Wir haben über die Fahrzeugbesitzer und deren Sorgen gesprochen, allerdings stellt sich die Frage, gibt es für die Fahrzeugverglaser im Winter besondere Anforderungen im Rahmen der Fahrzeugverglasung, die sie beachten sollten?
Martin Klein:
In der Tat, es ist darauf zu achten, ob die Fahrzeuge vollgetankt, beladen oder nicht beladen sind. Auch die Kalibrierung unter Tageslichtbedingungen ist wichtig - hier kann es im Winter zeitweise problematisch sein, weil die Tageslichtverhältnisse unzureichend sind, um eine saubere Kalibrierung durchzuführen. Unterschiede sind hier bei Fahrzeugen mit dynamischer Kalibrierung, wie z. B. bei Ford, Volvo und BMW zu erkennen. Das eine oder andere Fahrzeug zeigt hier Unterschiede in der Messgenauigkeit und liefert mehr oder weniger gute Ergebnisse.
Herr Hofmann, wie verhält es sich mit den Komponenten, die für den Scheibentausch zum Einsatz kommen - härtet der Scheibenkleber auch bei niedrigen Temperaturen problemlos aus?
Jürgen Hofmann:
Das Aushärten des Scheibenklebers ist bei 2-Kompenenten-Klebstoffen in der Regel nicht von der Außentemperatur abhängig. Viele verschiedene chemische Reaktionen sind für das Aushärten verantwortlich. Die feste Verbindung der Scheibe zur Fahrzeugkarosserie sowie die Festigkeit für das Auslösen eines Airbags sind auf diese Weise auch in Wintermonaten gewährleistet. Es kann jedoch sein, dass der ein oder andere Glasspezialist die Standzeit des Fahrzeuges etwas verlängert, rein aus Sicherheit.
Martin Klein:
Ergänzend wäre zu sagen, dass grundsätzlich nur sog. „Klebstoffsysteme“ verwendet werden sollten, d. h. die Mehrkomponentenkleber müssen aufeinander abgestimmt sein. Z. B. renommierte Hersteller, die unserem Verband als Fördermitglieder angeschlossen sind, bieten Klebstoffsysteme an. Unzulässig ist es, Produkte verschiedener Hersteller miteinander zu kombinieren, da jeder Hersteller eigene aufeinander abgestimmte Produkte entwickelt. Wichtig ist auch die Beachtung der Grenzwerte der monomere Diisocyanatbelastung, gemäß Reach-Verordnung im Hinblick auf die Verarbeitung und die Einhaltung der Arbeitssicherheitsstandards. Hier haben Hersteller bereits reagiert und Produkte entwickelt, die für die Anwender bei Beachtung aller Sicherheitsvorkehrungen unbedenklich sind.

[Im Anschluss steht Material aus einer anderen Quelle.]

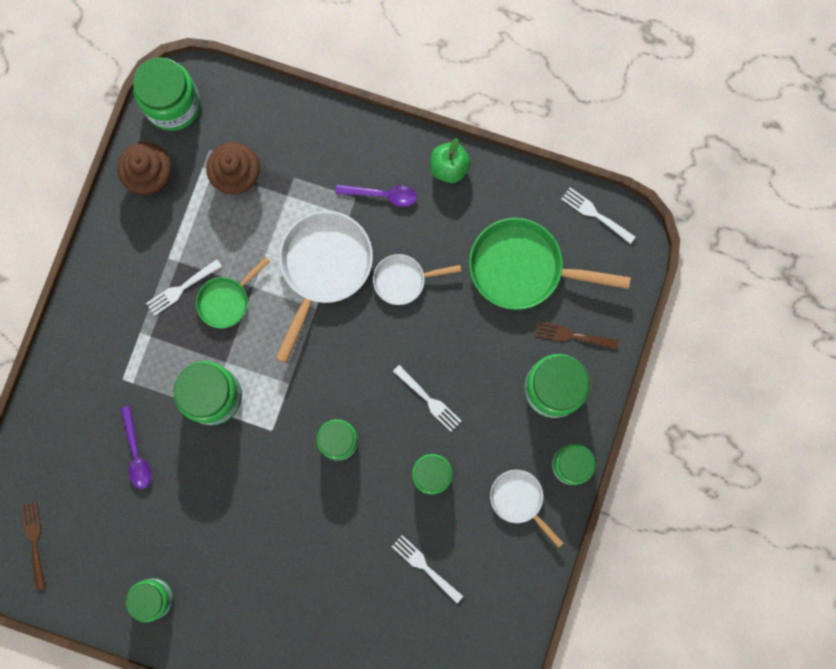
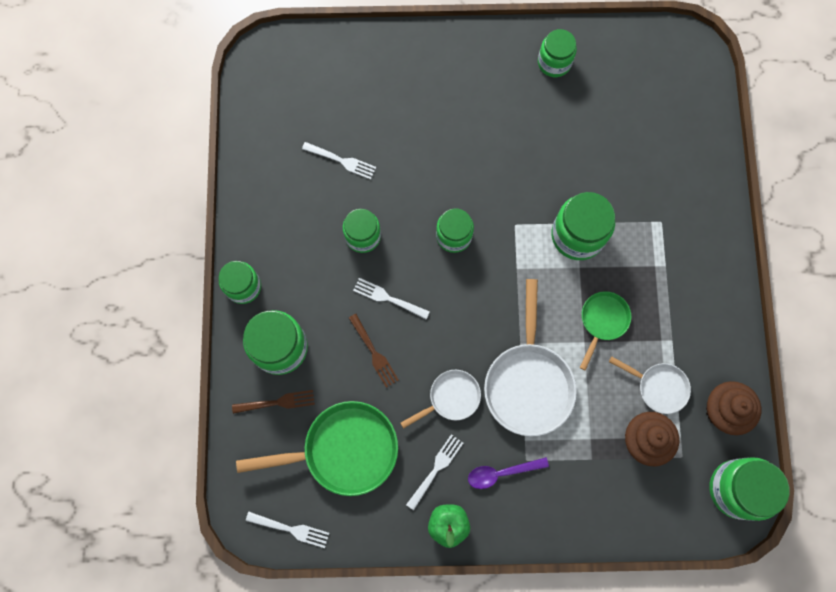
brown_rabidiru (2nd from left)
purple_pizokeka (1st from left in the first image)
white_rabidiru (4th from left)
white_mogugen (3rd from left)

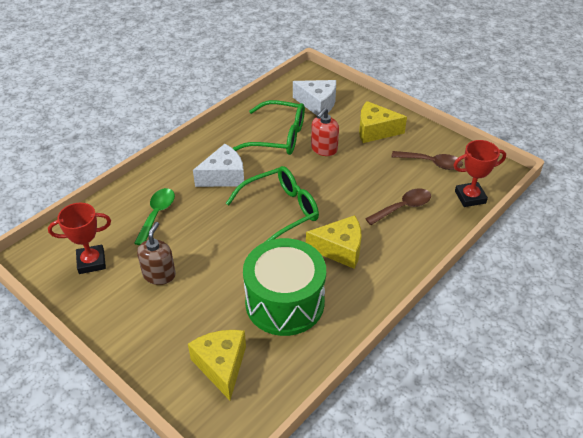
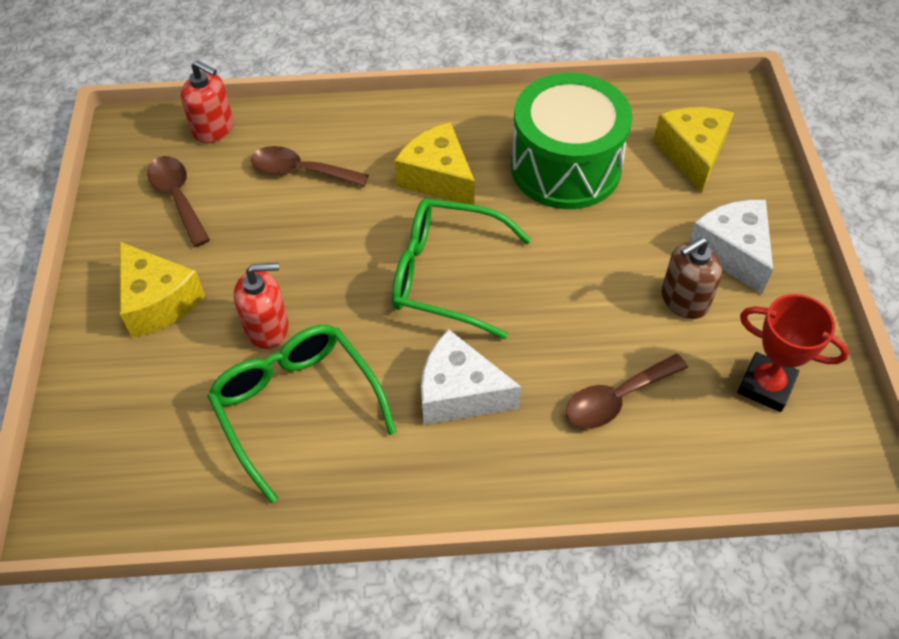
brown_pizokeka (3rd from left)
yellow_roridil (3rd from left)
white_roridil (2nd from left)
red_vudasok (1st from left)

Was sollte bei einem Steinschlag in den Wintermonaten beachtet werden?
Jürgen Hofmann:
Zu empfehlen wäre, den Steinschlag, so schnell wie nur möglich, mit einem Steinschlagpflaster abzukleben. So kommt kein Wasser in die Verletzung der Scheibe. Ebenfalls ist zu empfehlen, so schnell wie nur möglich den Glasspezialisten aufzusuchen, denn in den Wintermonaten wirken über die Heizung sehr unterschiedliche Temperaturen auf das Glas. Die unterschiedlichen Temperaturen können dazu führen, dass ein Sprung in der Scheibe schneller größer wird und dadurch die Frontscheibe, eventuell nicht mehr repariert, sondern ausgetauscht werden muss. Bitte denken Sie ebenfalls ans Spritzwasser. Frostschutzmittel mit Reinigungswirkung darf nicht vergessen werden. Nur so ist gewährleistet, dass Sie immer gute Sicht haben.
Vielen Dank Herr Hofmann und Herr Klein für das Interview!